Auszug
★ ★ ★

# MGID ...if you want to read more...



## Aka-Aka (24 Juni 2013)

...come back later...

you need the answer to any question about mgid.com?
you need it now?

Here it is!
stay tuned!

(Liebe Mods: Nein, ich bin nicht verrückter als sonst, aber dieses posting muß unbedingt sein. Ich will nicht noch einmal lesen müssen, dass jemand anderes schneller war als ich!)
MGID/MIRS


----------



## Devilfrank (25 Juni 2013)

Wir nehmen es erst einmal als ASCII-Zeichen und somit als *Wildcard. Und nein - die 74.117.176.0/24 schauen wir uns erst später an.


----------



## Aka-Aka (25 Juni 2013)

Ist 'ne lustige Geschichte, aber wohl längst erzählt. Aber manchmal kommen Geschichten zurück.


> en face
> le pire
> jusqu'à ce
> qu'il fasse rire


flötete einst Samuel Beckett - und mit seinen Worten flöte ich mal weiter...


> ce qu'a de pis
> le cœur connu
> la tête pu
> de pis se dire
> ...


Lesenswert:
http://home.arcor.de/berick/illeguan/beckett/becketts.htm

Hoppla, is ja hier gar net der Lyrikerthread...


MarketGID ist ein Trafficnetzwerk, das einen nicht besonders guten Ruf hatte, nicht nur deshalb, weil es ukrainischen Ursprungs ist, sondern u.a. auch, weil, wie man lesen kann, die abwandernden Ukrainern den anderen Ukrainern noch ein bisschen Code gestohlen haben (siehe hier, ist schon eine Weile her). Ukrainer beklauen Ukrainer, ja gibt's denn so 'was?

★ ★ ★

[Datensätze aus einer Sammlung]
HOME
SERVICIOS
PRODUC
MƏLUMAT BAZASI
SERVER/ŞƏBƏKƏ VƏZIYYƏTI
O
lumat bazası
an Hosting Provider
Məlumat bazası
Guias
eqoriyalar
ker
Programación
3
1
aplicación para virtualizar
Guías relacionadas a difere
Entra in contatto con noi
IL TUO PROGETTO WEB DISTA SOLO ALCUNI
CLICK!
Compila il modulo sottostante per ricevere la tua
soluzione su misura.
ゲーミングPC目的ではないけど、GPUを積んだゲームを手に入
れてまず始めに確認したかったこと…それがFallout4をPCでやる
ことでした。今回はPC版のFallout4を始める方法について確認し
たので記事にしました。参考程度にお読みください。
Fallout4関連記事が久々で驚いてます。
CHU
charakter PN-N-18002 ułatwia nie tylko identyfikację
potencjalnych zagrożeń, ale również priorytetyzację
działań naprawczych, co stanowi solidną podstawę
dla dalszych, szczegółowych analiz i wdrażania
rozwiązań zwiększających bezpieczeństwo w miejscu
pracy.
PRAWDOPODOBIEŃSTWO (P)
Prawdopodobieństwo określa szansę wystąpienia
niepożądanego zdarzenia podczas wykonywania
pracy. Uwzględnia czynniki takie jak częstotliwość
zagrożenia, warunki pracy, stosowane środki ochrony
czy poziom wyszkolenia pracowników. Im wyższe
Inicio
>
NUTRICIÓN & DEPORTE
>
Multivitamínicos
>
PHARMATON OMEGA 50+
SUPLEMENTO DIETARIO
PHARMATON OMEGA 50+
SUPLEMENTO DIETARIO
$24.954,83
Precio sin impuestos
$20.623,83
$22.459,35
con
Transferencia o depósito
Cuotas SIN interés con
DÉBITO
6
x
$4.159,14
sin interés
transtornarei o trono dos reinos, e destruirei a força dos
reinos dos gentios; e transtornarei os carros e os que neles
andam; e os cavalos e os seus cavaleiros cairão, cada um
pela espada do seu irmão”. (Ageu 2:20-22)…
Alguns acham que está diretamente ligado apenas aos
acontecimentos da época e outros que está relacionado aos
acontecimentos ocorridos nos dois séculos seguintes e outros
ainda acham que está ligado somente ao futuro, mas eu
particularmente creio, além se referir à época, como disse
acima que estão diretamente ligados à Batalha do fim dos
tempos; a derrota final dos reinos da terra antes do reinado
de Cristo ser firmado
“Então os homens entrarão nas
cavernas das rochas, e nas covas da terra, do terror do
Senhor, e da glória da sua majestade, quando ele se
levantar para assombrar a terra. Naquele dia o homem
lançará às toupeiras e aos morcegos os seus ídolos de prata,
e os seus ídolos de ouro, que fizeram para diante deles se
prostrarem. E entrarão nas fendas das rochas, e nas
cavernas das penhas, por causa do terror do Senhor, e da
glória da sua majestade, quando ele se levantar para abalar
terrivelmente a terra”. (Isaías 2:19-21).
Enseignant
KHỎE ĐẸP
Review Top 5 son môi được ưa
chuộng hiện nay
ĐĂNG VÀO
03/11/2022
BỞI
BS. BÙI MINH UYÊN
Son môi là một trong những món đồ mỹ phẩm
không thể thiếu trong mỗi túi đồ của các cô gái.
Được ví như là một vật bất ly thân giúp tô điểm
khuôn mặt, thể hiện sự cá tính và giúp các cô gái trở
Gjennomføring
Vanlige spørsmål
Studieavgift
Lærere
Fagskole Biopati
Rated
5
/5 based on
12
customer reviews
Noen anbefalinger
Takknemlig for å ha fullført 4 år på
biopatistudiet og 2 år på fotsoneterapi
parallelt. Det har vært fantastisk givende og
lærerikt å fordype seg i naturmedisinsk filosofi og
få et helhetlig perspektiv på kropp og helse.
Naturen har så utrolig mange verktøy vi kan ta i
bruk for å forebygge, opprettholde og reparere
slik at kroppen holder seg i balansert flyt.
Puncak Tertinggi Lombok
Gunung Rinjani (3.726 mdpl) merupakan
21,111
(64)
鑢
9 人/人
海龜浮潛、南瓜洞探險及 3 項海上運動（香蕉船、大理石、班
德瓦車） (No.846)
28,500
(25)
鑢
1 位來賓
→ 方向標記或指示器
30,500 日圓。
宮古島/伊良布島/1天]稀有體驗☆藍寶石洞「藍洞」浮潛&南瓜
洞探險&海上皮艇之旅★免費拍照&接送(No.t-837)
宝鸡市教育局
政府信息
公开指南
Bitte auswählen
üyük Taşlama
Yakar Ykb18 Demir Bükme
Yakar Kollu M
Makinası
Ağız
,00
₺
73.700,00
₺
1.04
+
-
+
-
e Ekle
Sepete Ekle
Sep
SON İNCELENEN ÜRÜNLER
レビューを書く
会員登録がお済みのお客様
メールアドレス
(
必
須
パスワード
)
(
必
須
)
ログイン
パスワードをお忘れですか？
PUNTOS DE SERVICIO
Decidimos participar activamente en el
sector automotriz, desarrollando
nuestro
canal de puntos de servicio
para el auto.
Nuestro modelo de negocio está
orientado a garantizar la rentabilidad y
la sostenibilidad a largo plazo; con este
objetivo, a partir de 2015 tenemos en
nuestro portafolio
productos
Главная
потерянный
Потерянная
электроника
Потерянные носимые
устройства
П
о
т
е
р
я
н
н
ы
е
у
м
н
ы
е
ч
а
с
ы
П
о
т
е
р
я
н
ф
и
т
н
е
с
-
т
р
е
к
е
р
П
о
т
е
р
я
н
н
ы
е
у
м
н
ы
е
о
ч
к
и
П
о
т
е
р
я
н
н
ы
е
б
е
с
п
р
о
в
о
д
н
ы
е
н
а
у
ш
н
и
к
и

★ ★ ★

Verständnis prüfen
1 – Duplizieren Sie den vollständigen Forumsthread über MGID ohne jede Abweichung.
2 – Schreiben Sie aus den Datensätzen den Abschnitt vom Anfang bis einschließlich der Zeile mit „たので記事にしました。参考程度にお読みください。“ unverändert nieder.

Lösungen
1 –
# MGID ...if you want to read more...



## Aka-Aka (24 Juni 2013)

...come back later...

you need the answer to any question about mgid.com?
you need it now?

Here it is!
stay tuned!

(Liebe Mods: Nein, ich bin nicht verrückter als sonst, aber dieses posting muß unbedingt sein. Ich will nicht noch einmal lesen müssen, dass jemand anderes schneller war als ich!)
MGID/MIRS


----------



## Devilfrank (25 Juni 2013)

Wir nehmen es erst einmal als ASCII-Zeichen und somit als *Wildcard. Und nein - die 74.117.176.0/24 schauen wir uns erst später an.


----------



## Aka-Aka (25 Juni 2013)

Ist 'ne lustige Geschichte, aber wohl längst erzählt. Aber manchmal kommen Geschichten zurück.


> en face
> le pire
> jusqu'à ce
> qu'il fasse rire


flötete einst Samuel Beckett - und mit seinen Worten flöte ich mal weiter...


> ce qu'a de pis
> le cœur connu
> la tête pu
> de pis se dire
> ...


Lesenswert:
http://home.arcor.de/berick/illeguan/beckett/becketts.htm

Hoppla, is ja hier gar net der Lyrikerthread...


MarketGID ist ein Trafficnetzwerk, das einen nicht besonders guten Ruf hatte, nicht nur deshalb, weil es ukrainischen Ursprungs ist, sondern u.a. auch, weil, wie man lesen kann, die abwandernden Ukrainern den anderen Ukrainern noch ein bisschen Code gestohlen haben (siehe hier, ist schon eine Weile her). Ukrainer beklauen Ukrainer, ja gibt's denn so 'was?

2 –
HOME
SERVICIOS
PRODUC
MƏLUMAT BAZASI
SERVER/ŞƏBƏKƏ VƏZIYYƏTI
O
lumat bazası
an Hosting Provider
Məlumat bazası
Guias
eqoriyalar
ker
Programación
3
1
aplicación para virtualizar
Guías relacionadas a difere
Entra in contatto con noi
IL TUO PROGETTO WEB DISTA SOLO ALCUNI
CLICK!
Compila il modulo sottostante per ricevere la tua
soluzione su misura.
ゲーミングPC目的ではないけど、GPUを積んだゲームを手に入
れてまず始めに確認したかったこと…それがFallout4をPCでやる
ことでした。今回はPC版のFallout4を始める方法について確認し
たので記事にしました。参考程度にお読みください。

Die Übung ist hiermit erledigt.